I am in no position to dispense advice this week. I’m writing this to you with my right wrist in a brace because I typed at a dumb angle for two hours straight yesterday and now I have tennis elbow despite never ever having played “tennis” in my entire life. I don’t want to cook anything, cooking is dumb and for suckers. I can’t believe my flesh prison is doing this to me four months before I turn 30, existence is meaningless, etc.
When I’m in this mood, reclining on my divan (couch) in my satin smoking jacket (ancient robe) and slippers (slippers), I like to make myself what I call Snack Dinner, or Charcuterie for Bums.
Charcuterie for Bums is every snack food I can get my hands on that has some modicum of protein or nutritional value and doesn’t involve actual cooking. This includes but is not limited to: apples and peanut butter, cheese and crackers, carrots and ranch, slim jims, pretzels, salami, etc. The only thing I will turn the stove on for is popcorn.
Microwave popcorn is good. I can say nothing against it. Those intestine-coating plasticine fake-butter chemicals are delicious, and I would be eating them right now if I:
1. Owned a microwave and
B. Had not cursed myself with the knowledge of how to make really good stovetop popcorn and also
III. Didn’t realize that buying plain kernels is way cheaper.
Oscar Wilde didn’t give his life for you to NOT take the opportunity to be as dramatic as you need to be when you’re feeling Beset by Fate. Reaching into a greasy bag while stretched out on your fainting couch is just not going to cut it.
I like to convince myself stovetop popcorn is healthy because it is a Whole Grain, and I also like to eat it dramatically on the sofa like Olivia Pope. Her kernels are always perfectly crisp and fluffed, never burnt or stuck to each other or dried out and flavorless, so I assume she also knows how to make The Good Popcorn. Make it the centerpiece of your own Snack Dinner today.
FOOLPROOF STOVETOP POPCORN
- Get out a large, heavy-bottomed pot with a lid. Could be a Dutch oven or a stock pot, but it should have some headroom so the kernels can pop with abandon.

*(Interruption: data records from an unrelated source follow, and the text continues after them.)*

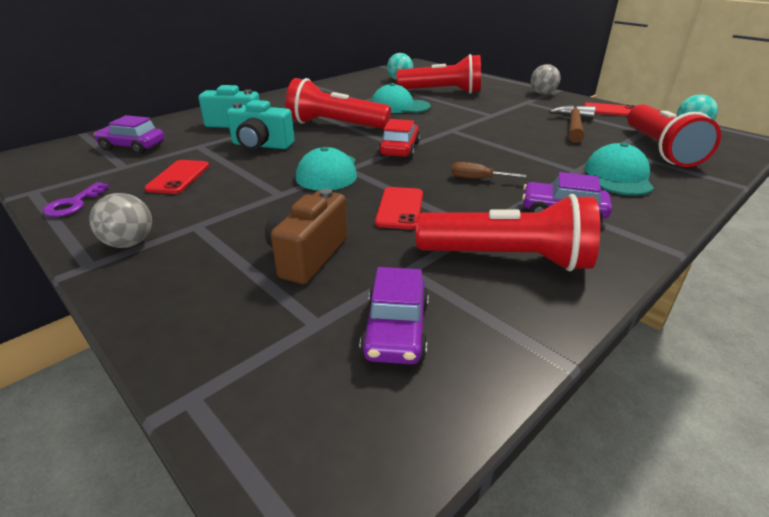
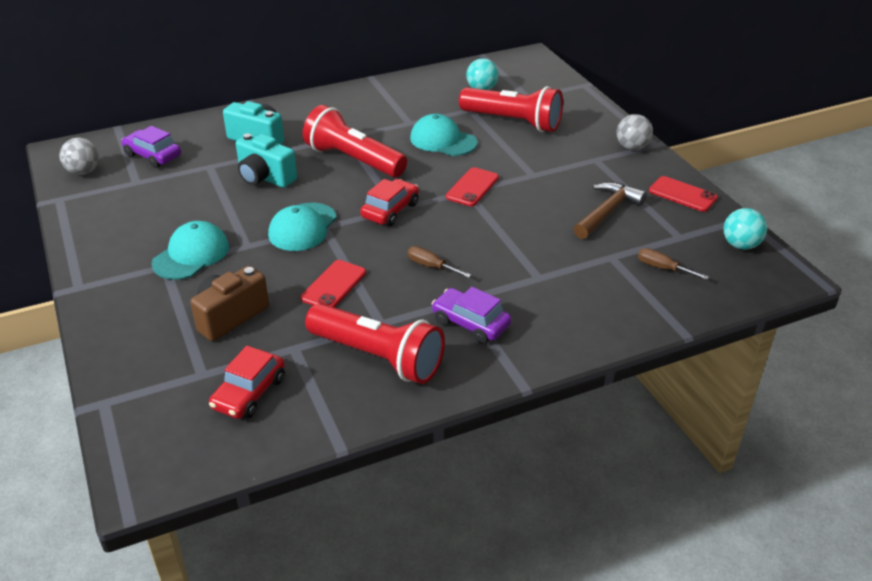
camera: 20 degrees right, 5 degrees up
purple key [43,182,109,217] -> none
grey ball [89,193,152,248] -> grey ball moved to [60,137,99,175]
red phone [144,160,209,194] -> red phone moved to [446,167,499,206]
purple car [359,267,429,364] -> red car [209,346,285,419]
turquoise cap [585,143,654,196] -> turquoise cap moved to [151,221,229,280]
red flashlight [627,104,721,167] -> brown screwdriver [638,248,709,280]

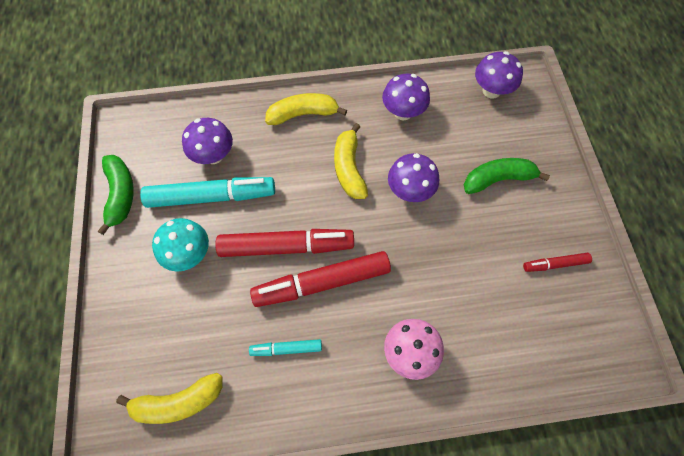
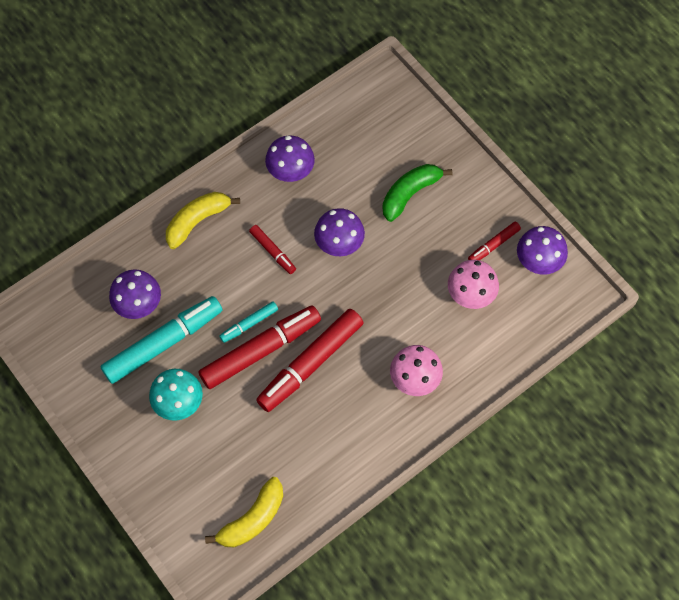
camera: 30 degrees left, 0 degrees up
green banana [98,155,134,235] -> none
turquoise marker [249,339,322,356] -> turquoise marker moved to [219,301,278,343]
yellow banana [334,123,368,199] -> red marker [249,225,296,274]
purple mushroom [475,51,523,99] -> purple mushroom moved to [517,226,568,275]
none -> pink mushroom [448,260,499,309]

- Measure out ¼ cup of kernels – if you’re being circumspect. I usually go with 1/3 cup, make ½ cup if you’ll be sharing.
- Get some fine salt ready, and also a large bowl.
- Take 4 Sacrificial Kernels and put them in the cold pot with a glug of vegetable oil – not olive – probably about a tablespoon.
- Put the lid on the pot and turn the heat on to medium-high.
- Listen for the pops – should take about 3-4 minutes.
- Wait until all 4 kernels have popped, then take the pot immediately off the heat.
- Pour the rest of your kernels in, add about ½ tsp salt, and shake everything around so they get coated in the hot oil. You’ve gotta salt it now because if you don’t do it with the hot oil it won’t stick.
- Put the lid back on and hang out for 30 seconds while the kernels get up to temperature – they may start popping, which is fine.
- Put the whole covered pot back on the heat and hang out while everything pops, for about 5 minutes. Shake the pot around carefully from time to time so nothing has the chance to stick to the bottom and burn. This would be a very stupid time to walk away and check on something else (I speak from experience).
- When the popping has mostly stopped, you’re good to go. Apparently, you’re meant to wait until there’s 5 seconds between pops, but if you stick to that you might burn some innocent corns so I always take the pot off the heat on the early side rather than risking it.
- Did you know the corn kernels that stay unpopped are called old maids? That is fucked up.
- Pour out your popcorn into the large bowl and taste for seasonings. Popcorn is perfect with no toppings except salt. However, and here’s a phrase I never thought I’d write: I’m obsessed with nutritional yeast. I made fun of my vegan friends for using it instead of parmesan in college, but I am here to say My Bad because that stuff is delicious. It is irresistible, umami-crispy goodness and it sticks way better than cheese. I have never in my life gotten parmesan cheese to stick to popcorn, but NutriYeast gets the job done. Endorsed. Smoked paprika and garlic powder are also good – some people swear by dried dill. Go wild. Raid the spice cabinet.
- If you just want butter, you’ve got a very hot pot right there that you can use to melt a chunk of butter and pour over your bowl o’ corn. You can even put the corn back in the pot and shake it around with the lid on for even coverage. Just make sure you haven’t over-salted, because the butter will pick up all the extra salt left over in the pot.
- If you want to make pretend kettle corn, put a generous spoonful of honey in the hot pot with the butter and melt it together before pouring it on and shaking to coat. I cannot recommend this highly enough. This changed my whole life.